TASK TO CARRY OUT:
Repeat word for word the line with "Yang Unggul, Terpercaya" and every line after it until the records below run out.

RECORDS TO USE:
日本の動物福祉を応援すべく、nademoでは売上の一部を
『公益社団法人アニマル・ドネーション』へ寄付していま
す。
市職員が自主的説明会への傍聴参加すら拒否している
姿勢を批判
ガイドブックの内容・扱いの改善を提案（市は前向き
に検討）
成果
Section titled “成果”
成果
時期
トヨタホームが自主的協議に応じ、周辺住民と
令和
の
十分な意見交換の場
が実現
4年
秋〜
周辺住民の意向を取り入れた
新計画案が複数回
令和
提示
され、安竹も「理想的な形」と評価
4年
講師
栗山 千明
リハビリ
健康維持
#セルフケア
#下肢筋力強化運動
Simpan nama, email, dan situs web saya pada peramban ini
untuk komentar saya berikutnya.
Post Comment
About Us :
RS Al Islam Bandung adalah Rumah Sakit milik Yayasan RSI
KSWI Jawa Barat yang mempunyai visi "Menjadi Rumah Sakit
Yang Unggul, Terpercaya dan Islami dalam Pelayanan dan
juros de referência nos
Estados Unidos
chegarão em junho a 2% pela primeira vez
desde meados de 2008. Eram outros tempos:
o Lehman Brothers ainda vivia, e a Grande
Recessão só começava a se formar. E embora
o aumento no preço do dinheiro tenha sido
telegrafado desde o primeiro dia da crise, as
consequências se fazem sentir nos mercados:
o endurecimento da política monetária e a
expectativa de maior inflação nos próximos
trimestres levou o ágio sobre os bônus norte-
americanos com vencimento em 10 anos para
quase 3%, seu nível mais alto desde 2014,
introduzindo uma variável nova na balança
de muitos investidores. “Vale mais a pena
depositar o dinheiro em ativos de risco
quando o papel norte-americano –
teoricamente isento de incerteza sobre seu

TASK SOLUTION:
Yang Unggul, Terpercaya dan Islami dalam Pelayanan dan
juros de referência nos
Estados Unidos
chegarão em junho a 2% pela primeira vez
desde meados de 2008. Eram outros tempos:
o Lehman Brothers ainda vivia, e a Grande
Recessão só começava a se formar. E embora
o aumento no preço do dinheiro tenha sido
telegrafado desde o primeiro dia da crise, as
consequências se fazem sentir nos mercados:
o endurecimento da política monetária e a
expectativa de maior inflação nos próximos
trimestres levou o ágio sobre os bônus norte-
americanos com vencimento em 10 anos para
quase 3%, seu nível mais alto desde 2014,
introduzindo uma variável nova na balança
de muitos investidores. “Vale mais a pena
depositar o dinheiro em ativos de risco
quando o papel norte-americano –
teoricamente isento de incerteza sobre seu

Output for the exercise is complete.